Personal information
- Born: April 18, 1987 (age 38) Dallas, Texas
- Height: 5 ft 11 in (1.80 m)
- Weight: 180 lb (82 kg)

Career information
- High school: Dallas (TX) Wilmer-Hutchins
- College: UTEP
- NFL draft: 2010: undrafted

Career history
- Tri-Cities Fever (2011); Cleveland Gladiators (2012); New Orleans VooDoo (2013)*; Tri-Cities Fever (2014–2015);
- * Offseason and/or practice squad member only

Career Arena League statistics
- Tackles: 8
- Interceptions: 1
- Stats at ArenaFan.com

= Dustin Bell =

American football player (born 1987)

Dustin D. Bell (born April 18, 1987) is an American former football defensive back.
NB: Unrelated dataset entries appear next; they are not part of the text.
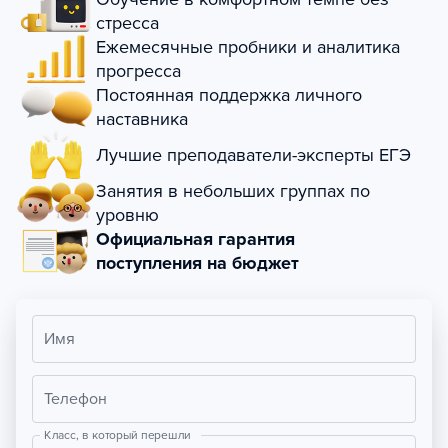
стресса
Ежемесячные пробники и аналитика
прогресса
Постоянная поддержка личного
наставника
Лучшие преподаватели-эксперты ЕГЭ
Занятия в небольших группах по
уровню
Официальная гарантия
поступления на бюджет
Имя
Телефон
Класс, в который перешли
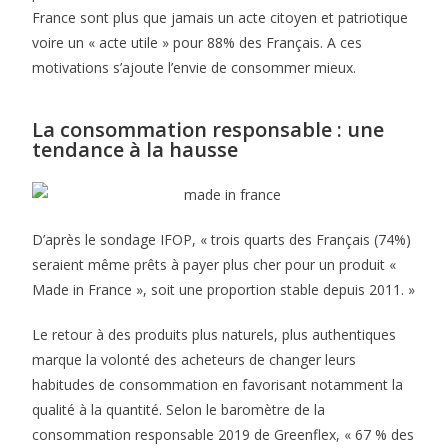
France sont plus que jamais un acte citoyen et patriotique
voire un « acte utile » pour 88% des Français. A ces
motivations s’ajoute l’envie de consommer mieux.
La consommation responsable : une
tendance à la hausse
D’après le sondage IFOP, « trois quarts des Français (74%)
seraient même prêts à payer plus cher pour un produit «
Made in France », soit une proportion stable depuis 2011. »
Le retour à des produits plus naturels, plus authentiques
marque la volonté des acheteurs de changer leurs
habitudes de consommation en favorisant notamment la
qualité à la quantité. Selon le baromètre de la
consommation responsable 2019 de Greenflex, « 67 % des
He played collegiately for UTEP Miners at University of Texas at El Paso. Bell was considered a top shutdown corner coming out of Bakersfield Junior College.

==Early life==
Bell attended Wilmer-Hutchins High School in Dallas, Texas, where he played football, basketball and baseball. He was All-District in all three sports. As a quarterback his sophomore year he led the eagles to the second round in the playoffs, where they lost a thriller against the Rusk Eagles. During his senior year at Hutch he led the Eagles to the third round in the playoffs. He had record-setting QB statistics; 1770 yards with 27 touchdowns. He was named to the Dallas Morning News Area Top 100 list and was named a Sleeper in The Dave Campbell Texas Football book and TexPreps.com. He was MVP his senior year. He was a three-star athlete excelling in basketball and in baseball.

==College career==
After high school, Bell originally signed with University of Texas at El Paso (UTEP) on a football scholarship, but he would end up attending Bakersfield Junior College where he continued his football career. He red-shirted as a freshman in 2005 season. He was considered a contender for starting cornerback his redshirt freshman season. He compiled 70 tackles and 10 interceptions in two years at Bakersfield. In December 2007, Bell committed to Kansas State University to continue his football career.

Upon graduation from Bakersfield, Bell enrolled at UTEP as a Multidisciplinary Studies major. Bell began his senior season as a backup for the Miners.

==Professional career==

===Tri-Cities Fever===
Bell played a big part in the Tri-Cities Fever, of the Indoor Football League, making it to the United Bowl.

===Cleveland Gladiators===
In 2012, Bell played for the Cleveland Gladiators of the Arena Football League.

===New Orleans VooDoo===
Bell signed with the New Orleans VooDoo for the 2013 season. Bell was reassigned before the season began.

===Return to Tri-Cities===
Bell re-signed with the Fever for the 2014 season.